Centrale Raad van Beroep
In deze zaak heeft de Centrale Raad van Beroep op 24 maart 2022 uitspraak gedaan in hoger beroep tegen de weigering van het Uwv om appellante een WIA-uitkering toe te kennen. Appellante, die eerder een WW-uitkering ontving, had een aanvraag ingediend voor een WIA-uitkering na uitval door medische klachten. Het Uwv had vastgesteld dat appellante minder dan 35% arbeidsongeschikt was, gebaseerd op een medisch onderzoek en een arbeidsdeskundig rapport. De Raad oordeelde dat het medisch onderzoek zorgvuldig was uitgevoerd en dat er voldoende medische grondslag was voor de beslissing van het Uwv.
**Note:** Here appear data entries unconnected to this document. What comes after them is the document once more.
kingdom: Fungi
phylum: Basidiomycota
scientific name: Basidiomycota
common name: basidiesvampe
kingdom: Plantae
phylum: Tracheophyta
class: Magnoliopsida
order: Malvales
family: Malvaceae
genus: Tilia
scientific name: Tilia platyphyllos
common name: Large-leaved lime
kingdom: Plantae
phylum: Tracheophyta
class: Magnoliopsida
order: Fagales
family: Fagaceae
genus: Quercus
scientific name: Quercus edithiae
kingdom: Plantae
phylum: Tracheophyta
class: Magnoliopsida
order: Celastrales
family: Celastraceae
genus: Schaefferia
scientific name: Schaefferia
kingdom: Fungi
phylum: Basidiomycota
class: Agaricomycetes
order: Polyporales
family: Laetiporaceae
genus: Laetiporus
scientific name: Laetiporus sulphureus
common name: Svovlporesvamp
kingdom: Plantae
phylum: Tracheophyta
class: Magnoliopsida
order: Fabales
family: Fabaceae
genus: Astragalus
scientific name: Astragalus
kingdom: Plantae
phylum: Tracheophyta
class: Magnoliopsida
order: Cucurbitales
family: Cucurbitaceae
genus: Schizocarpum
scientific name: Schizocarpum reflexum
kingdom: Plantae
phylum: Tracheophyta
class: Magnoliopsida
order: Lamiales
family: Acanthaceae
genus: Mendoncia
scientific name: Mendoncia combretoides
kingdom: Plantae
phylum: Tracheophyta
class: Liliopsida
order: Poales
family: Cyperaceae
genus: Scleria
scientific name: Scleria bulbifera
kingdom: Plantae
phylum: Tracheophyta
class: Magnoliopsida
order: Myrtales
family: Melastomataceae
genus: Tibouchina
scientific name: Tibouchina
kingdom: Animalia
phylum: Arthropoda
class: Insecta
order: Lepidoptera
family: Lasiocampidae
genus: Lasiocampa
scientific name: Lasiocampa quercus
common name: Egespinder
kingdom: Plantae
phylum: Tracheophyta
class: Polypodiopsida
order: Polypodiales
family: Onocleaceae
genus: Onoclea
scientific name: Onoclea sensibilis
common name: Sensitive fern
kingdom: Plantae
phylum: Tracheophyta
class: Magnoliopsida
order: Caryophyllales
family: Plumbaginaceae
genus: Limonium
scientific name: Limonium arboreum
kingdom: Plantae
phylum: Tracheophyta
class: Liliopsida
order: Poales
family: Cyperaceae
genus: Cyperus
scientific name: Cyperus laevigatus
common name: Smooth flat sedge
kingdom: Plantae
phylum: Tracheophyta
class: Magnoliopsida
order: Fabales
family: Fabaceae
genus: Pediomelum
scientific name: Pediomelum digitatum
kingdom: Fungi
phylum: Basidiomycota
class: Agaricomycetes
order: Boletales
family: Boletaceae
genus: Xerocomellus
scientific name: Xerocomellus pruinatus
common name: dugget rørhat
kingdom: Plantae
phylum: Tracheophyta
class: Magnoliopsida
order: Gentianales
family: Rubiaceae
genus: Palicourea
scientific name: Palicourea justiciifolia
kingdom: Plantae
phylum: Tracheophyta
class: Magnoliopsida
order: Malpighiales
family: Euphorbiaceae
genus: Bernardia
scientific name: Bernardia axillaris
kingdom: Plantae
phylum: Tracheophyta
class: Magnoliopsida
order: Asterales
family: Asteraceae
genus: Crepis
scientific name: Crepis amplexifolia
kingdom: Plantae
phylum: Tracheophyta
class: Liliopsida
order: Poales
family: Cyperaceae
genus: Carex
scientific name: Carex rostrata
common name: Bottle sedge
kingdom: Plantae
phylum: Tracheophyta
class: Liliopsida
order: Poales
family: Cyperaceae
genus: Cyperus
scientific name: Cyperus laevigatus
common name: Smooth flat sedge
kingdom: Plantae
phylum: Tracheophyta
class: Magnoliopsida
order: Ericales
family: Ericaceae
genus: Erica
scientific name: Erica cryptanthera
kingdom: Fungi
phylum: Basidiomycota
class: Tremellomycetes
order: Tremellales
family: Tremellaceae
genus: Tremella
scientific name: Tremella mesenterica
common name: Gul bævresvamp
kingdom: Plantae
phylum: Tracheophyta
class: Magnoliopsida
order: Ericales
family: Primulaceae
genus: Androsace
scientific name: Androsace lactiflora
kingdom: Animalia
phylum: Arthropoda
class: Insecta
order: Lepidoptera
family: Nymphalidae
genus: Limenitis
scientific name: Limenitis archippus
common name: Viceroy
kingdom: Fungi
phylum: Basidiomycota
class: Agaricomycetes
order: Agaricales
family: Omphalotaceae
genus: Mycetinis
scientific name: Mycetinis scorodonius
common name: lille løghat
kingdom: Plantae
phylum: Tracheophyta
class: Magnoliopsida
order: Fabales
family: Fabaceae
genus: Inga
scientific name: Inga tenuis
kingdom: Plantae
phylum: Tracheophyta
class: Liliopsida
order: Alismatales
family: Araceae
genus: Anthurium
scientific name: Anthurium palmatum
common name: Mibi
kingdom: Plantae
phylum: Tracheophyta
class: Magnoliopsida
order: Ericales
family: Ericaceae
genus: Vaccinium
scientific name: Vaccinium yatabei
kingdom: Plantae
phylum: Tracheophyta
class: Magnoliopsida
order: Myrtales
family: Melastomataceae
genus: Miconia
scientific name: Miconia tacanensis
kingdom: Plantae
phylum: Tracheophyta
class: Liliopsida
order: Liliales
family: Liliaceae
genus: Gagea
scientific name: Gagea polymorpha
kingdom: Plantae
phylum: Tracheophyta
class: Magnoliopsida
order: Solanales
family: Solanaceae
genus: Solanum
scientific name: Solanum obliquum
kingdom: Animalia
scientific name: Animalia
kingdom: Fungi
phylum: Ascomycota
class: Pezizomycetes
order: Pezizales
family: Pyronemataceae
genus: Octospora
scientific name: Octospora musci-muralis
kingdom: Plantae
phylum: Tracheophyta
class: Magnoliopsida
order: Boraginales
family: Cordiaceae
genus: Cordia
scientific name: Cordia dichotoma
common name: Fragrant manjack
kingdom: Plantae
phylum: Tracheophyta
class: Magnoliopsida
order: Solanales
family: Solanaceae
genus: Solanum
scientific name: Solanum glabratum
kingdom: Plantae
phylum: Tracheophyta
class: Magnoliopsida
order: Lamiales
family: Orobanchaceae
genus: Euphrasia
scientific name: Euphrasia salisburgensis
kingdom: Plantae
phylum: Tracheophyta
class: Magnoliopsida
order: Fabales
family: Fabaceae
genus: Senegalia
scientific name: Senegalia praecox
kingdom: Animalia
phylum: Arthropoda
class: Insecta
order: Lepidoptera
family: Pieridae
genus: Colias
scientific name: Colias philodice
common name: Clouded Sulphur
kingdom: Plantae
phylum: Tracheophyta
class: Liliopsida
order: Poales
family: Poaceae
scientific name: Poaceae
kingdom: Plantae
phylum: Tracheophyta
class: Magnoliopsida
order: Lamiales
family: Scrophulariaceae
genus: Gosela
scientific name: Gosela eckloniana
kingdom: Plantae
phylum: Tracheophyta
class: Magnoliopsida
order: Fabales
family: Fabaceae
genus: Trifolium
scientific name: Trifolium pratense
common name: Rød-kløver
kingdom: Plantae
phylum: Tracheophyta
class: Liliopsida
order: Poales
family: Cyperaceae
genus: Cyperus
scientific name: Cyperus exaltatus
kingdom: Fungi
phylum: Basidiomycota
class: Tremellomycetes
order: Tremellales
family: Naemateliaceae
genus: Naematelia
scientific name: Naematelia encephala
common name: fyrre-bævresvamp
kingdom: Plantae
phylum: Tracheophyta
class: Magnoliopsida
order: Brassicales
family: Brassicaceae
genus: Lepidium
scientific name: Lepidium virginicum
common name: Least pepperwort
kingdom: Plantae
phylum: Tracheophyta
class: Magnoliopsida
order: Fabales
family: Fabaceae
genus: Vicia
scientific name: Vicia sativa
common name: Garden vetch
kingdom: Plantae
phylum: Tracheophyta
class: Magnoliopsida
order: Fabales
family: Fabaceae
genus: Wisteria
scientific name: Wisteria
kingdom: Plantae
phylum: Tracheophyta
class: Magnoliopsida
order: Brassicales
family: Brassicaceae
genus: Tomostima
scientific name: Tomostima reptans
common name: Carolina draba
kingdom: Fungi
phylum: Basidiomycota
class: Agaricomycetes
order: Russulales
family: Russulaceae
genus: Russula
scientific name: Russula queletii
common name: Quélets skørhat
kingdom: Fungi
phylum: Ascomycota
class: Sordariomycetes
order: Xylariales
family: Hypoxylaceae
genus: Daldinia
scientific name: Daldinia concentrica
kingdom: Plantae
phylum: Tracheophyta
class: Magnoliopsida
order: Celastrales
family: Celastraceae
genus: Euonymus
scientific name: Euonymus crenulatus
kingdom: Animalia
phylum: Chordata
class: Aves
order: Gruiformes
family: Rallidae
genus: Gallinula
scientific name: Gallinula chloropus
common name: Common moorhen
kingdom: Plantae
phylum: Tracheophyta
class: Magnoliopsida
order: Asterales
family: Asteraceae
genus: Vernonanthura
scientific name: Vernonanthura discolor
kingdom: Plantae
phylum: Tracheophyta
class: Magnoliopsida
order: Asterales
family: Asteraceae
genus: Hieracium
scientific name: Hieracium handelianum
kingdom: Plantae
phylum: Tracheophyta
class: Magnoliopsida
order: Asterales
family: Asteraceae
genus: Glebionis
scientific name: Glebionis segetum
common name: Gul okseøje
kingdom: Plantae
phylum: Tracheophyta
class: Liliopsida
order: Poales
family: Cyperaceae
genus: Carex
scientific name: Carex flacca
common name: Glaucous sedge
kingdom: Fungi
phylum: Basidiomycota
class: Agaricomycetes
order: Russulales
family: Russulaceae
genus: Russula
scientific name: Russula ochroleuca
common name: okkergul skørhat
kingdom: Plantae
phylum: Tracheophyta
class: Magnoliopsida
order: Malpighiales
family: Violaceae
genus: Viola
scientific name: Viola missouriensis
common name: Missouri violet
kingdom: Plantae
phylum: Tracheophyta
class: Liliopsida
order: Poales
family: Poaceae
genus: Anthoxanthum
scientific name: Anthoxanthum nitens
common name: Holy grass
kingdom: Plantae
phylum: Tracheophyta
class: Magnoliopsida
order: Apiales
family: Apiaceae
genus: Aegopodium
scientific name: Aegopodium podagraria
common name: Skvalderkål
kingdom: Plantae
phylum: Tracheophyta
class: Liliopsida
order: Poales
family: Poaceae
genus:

Appellante had aangevoerd dat er te weinig beperkingen waren aangenomen en dat zij als medische afzakker moest worden aangemerkt, maar de Raad vond geen bewijs voor deze stelling. De rechtbank had eerder het beroep van appellante ongegrond verklaard, en de Raad bevestigde deze uitspraak. De Raad concludeerde dat het Uwv op goede gronden was uitgegaan van de maatman en het maatmaninkomen, en dat de functies die appellante kon vervullen geschikt waren, ondanks haar medische klachten. De uitspraak benadrukt het belang van een zorgvuldig medisch onderzoek en de rol van de maatman in de beoordeling van arbeidsongeschiktheid.